L'ancien président "n'a jamais serré la main de Senoussi"

Nicolas Sarkozy répond un peu plus tard, affirmant respecter la "douleur" des familles, avoir "entendu" et "compris" leur "colère". Quant au "doute", conclut-il, "je suis ici pour y répondre".

"Je peux dire à chacun de ceux qui ont témoigné que je ne les ai jamais trahis. Je n'ai jamais serré la main de M. Senoussi. Je n'ai jamais mis leur sort en contrepartie d'un quelconque compromis, pacte ou même de realpolitik", affirme-t-il. 

"A mon tour de leur dire, avec beaucoup de respect, qu'on ne répare pas une souffrance aussi légitime qu'elle soit en étant injuste et qu'au fond, si les bourreaux de leurs familles sont aujourd'hui en prison ou ont quitté le pouvoir ou sont morts, c'est parce que leur pays a été à la tête d'une coalition qui a empêché le massacre des Libyens", a-t-il fait valoir.

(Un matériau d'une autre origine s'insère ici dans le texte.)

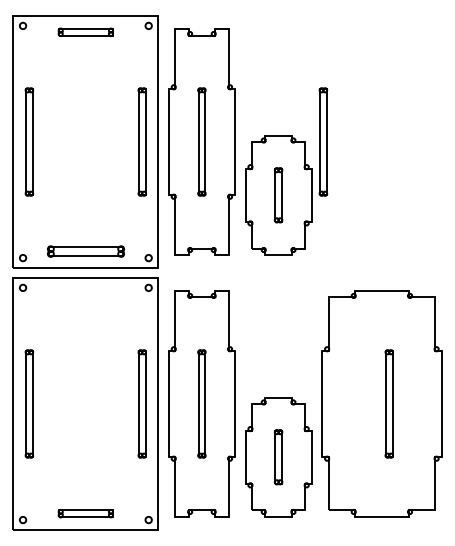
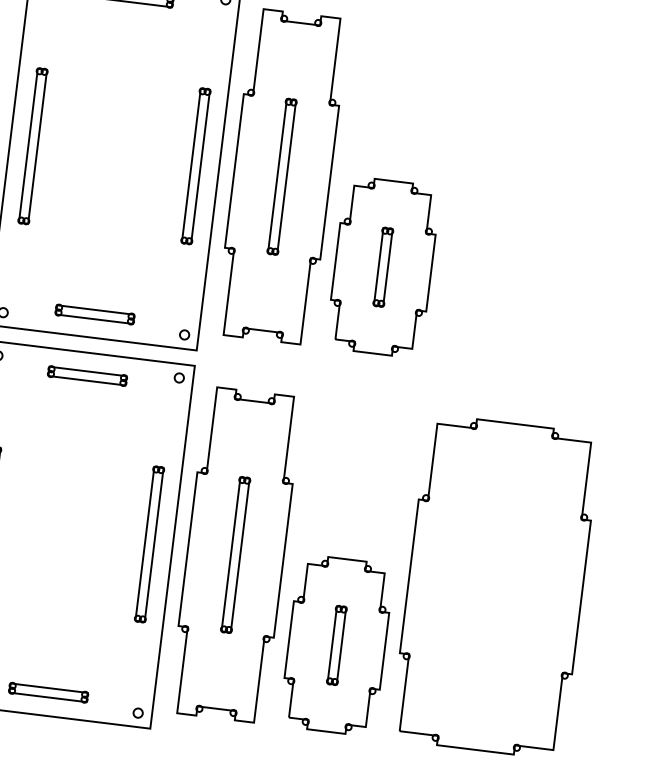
part: (323, 141) -> (457, 197), removed
part: (85, 251) -> (94, 314), size x0.71
part: (85, 293) -> (87, 374), added
part: (388, 403) -> (505, 587), removed

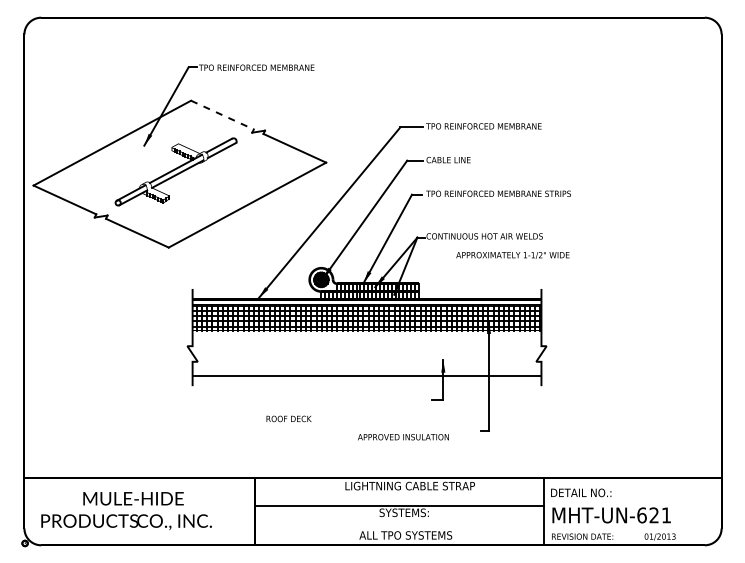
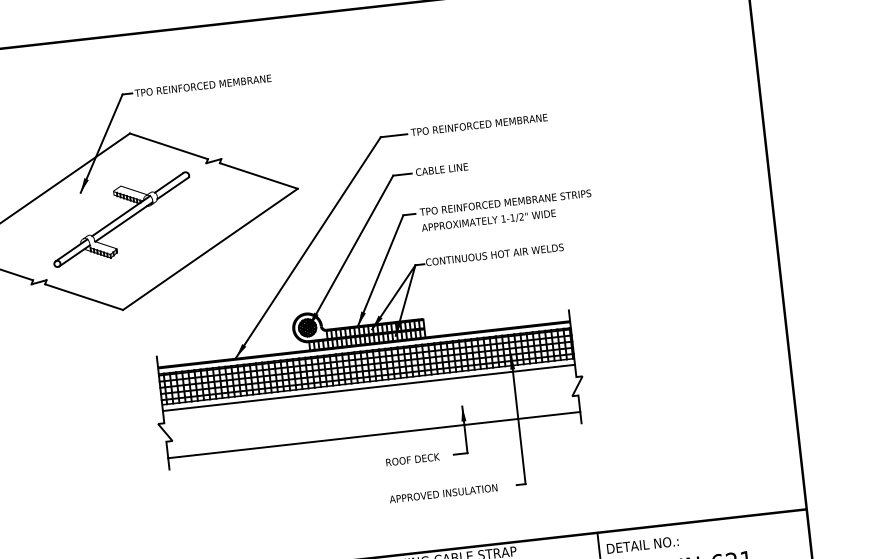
line: (222, 115) -> (169, 146), dashed -> solid
text: (512, 255) -> (488, 221), moved
line: (366, 335) -> (368, 387), added
text: (288, 418) -> (412, 459), moved
text: (403, 437) -> (443, 494), moved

"Vous avez bradé votre honneur en rencontrant l'assassin de 170 personnes", a de son côté lancé Christophe Raveneau, qui a perdu son père Georges, à l'adresse de Brice Hortefeux et Claude Guéant, qui ont vu Abdallah Senoussi fin 2005 en Libye. Les deux anciens ministres de Nicolas Sarkozy ont affirmé ces derniers jours, à la barre, avoir été "piégés".